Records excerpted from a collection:
Segment Open

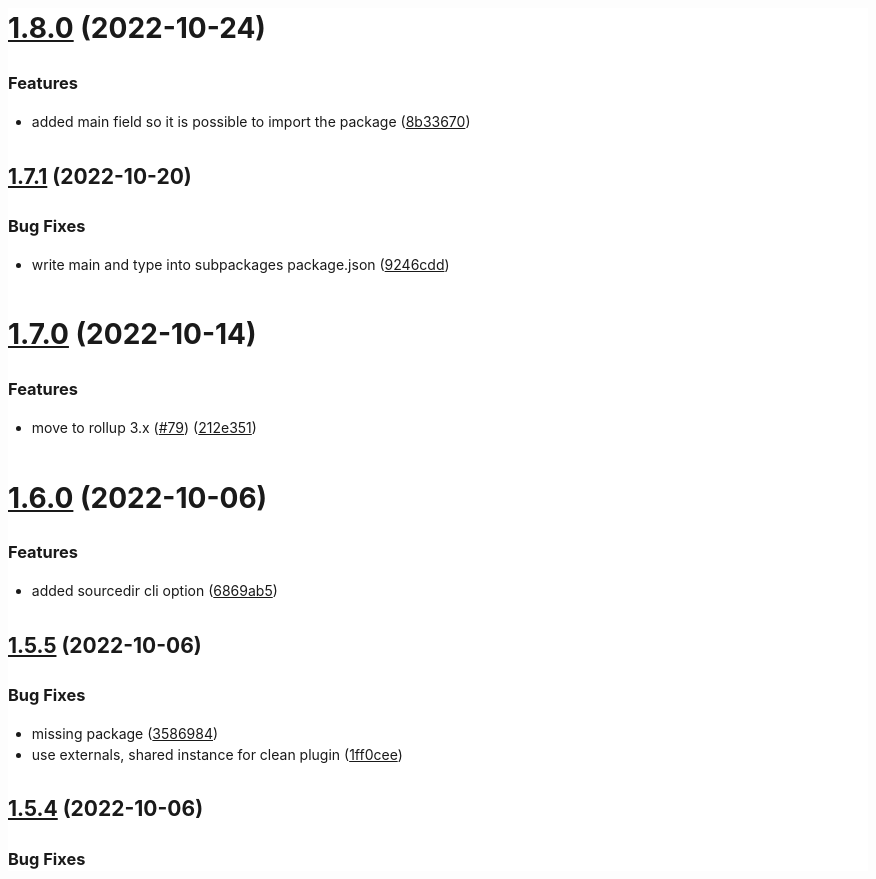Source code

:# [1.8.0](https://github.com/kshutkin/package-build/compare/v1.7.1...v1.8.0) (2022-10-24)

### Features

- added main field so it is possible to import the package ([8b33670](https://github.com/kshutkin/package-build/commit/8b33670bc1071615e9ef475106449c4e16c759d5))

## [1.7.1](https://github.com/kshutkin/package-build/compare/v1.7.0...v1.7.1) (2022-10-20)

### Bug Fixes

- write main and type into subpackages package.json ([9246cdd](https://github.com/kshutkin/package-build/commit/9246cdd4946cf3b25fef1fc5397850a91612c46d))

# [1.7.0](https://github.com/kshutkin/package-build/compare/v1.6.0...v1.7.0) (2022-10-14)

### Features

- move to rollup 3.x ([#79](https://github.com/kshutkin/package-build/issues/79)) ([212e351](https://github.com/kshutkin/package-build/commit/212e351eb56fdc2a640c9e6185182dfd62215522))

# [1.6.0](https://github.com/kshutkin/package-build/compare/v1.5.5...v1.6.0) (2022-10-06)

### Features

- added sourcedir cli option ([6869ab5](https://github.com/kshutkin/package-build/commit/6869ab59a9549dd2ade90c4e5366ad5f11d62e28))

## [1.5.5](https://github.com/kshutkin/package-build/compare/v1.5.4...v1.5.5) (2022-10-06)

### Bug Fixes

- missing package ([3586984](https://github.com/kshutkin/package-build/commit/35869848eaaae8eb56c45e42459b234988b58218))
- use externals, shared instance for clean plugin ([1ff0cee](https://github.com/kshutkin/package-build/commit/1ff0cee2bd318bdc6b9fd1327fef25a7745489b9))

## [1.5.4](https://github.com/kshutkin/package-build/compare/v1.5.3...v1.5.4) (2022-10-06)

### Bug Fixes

Segment Closed

Exercise goal: Retype the lines of all the entries above word for word, leaving out the pictures.

Written response:
Source code

:# [1.8.0](https://github.com/kshutkin/package-build/compare/v1.7.1...v1.8.0) (2022-10-24)

### Features

- added main field so it is possible to import the package ([8b33670](https://github.com/kshutkin/package-build/commit/8b33670bc1071615e9ef475106449c4e16c759d5))

## [1.7.1](https://github.com/kshutkin/package-build/compare/v1.7.0...v1.7.1) (2022-10-20)

### Bug Fixes

- write main and type into subpackages package.json ([9246cdd](https://github.com/kshutkin/package-build/commit/9246cdd4946cf3b25fef1fc5397850a91612c46d))

# [1.7.0](https://github.com/kshutkin/package-build/compare/v1.6.0...v1.7.0) (2022-10-14)

### Features

- move to rollup 3.x ([#79](https://github.com/kshutkin/package-build/issues/79)) ([212e351](https://github.com/kshutkin/package-build/commit/212e351eb56fdc2a640c9e6185182dfd62215522))

# [1.6.0](https://github.com/kshutkin/package-build/compare/v1.5.5...v1.6.0) (2022-10-06)

### Features

- added sourcedir cli option ([6869ab5](https://github.com/kshutkin/package-build/commit/6869ab59a9549dd2ade90c4e5366ad5f11d62e28))

## [1.5.5](https://github.com/kshutkin/package-build/compare/v1.5.4...v1.5.5) (2022-10-06)

### Bug Fixes

- missing package ([3586984](https://github.com/kshutkin/package-build/commit/35869848eaaae8eb56c45e42459b234988b58218))
- use externals, shared instance for clean plugin ([1ff0cee](https://github.com/kshutkin/package-build/commit/1ff0cee2bd318bdc6b9fd1327fef25a7745489b9))

## [1.5.4](https://github.com/kshutkin/package-build/compare/v1.5.3...v1.5.4) (2022-10-06)

### Bug Fixes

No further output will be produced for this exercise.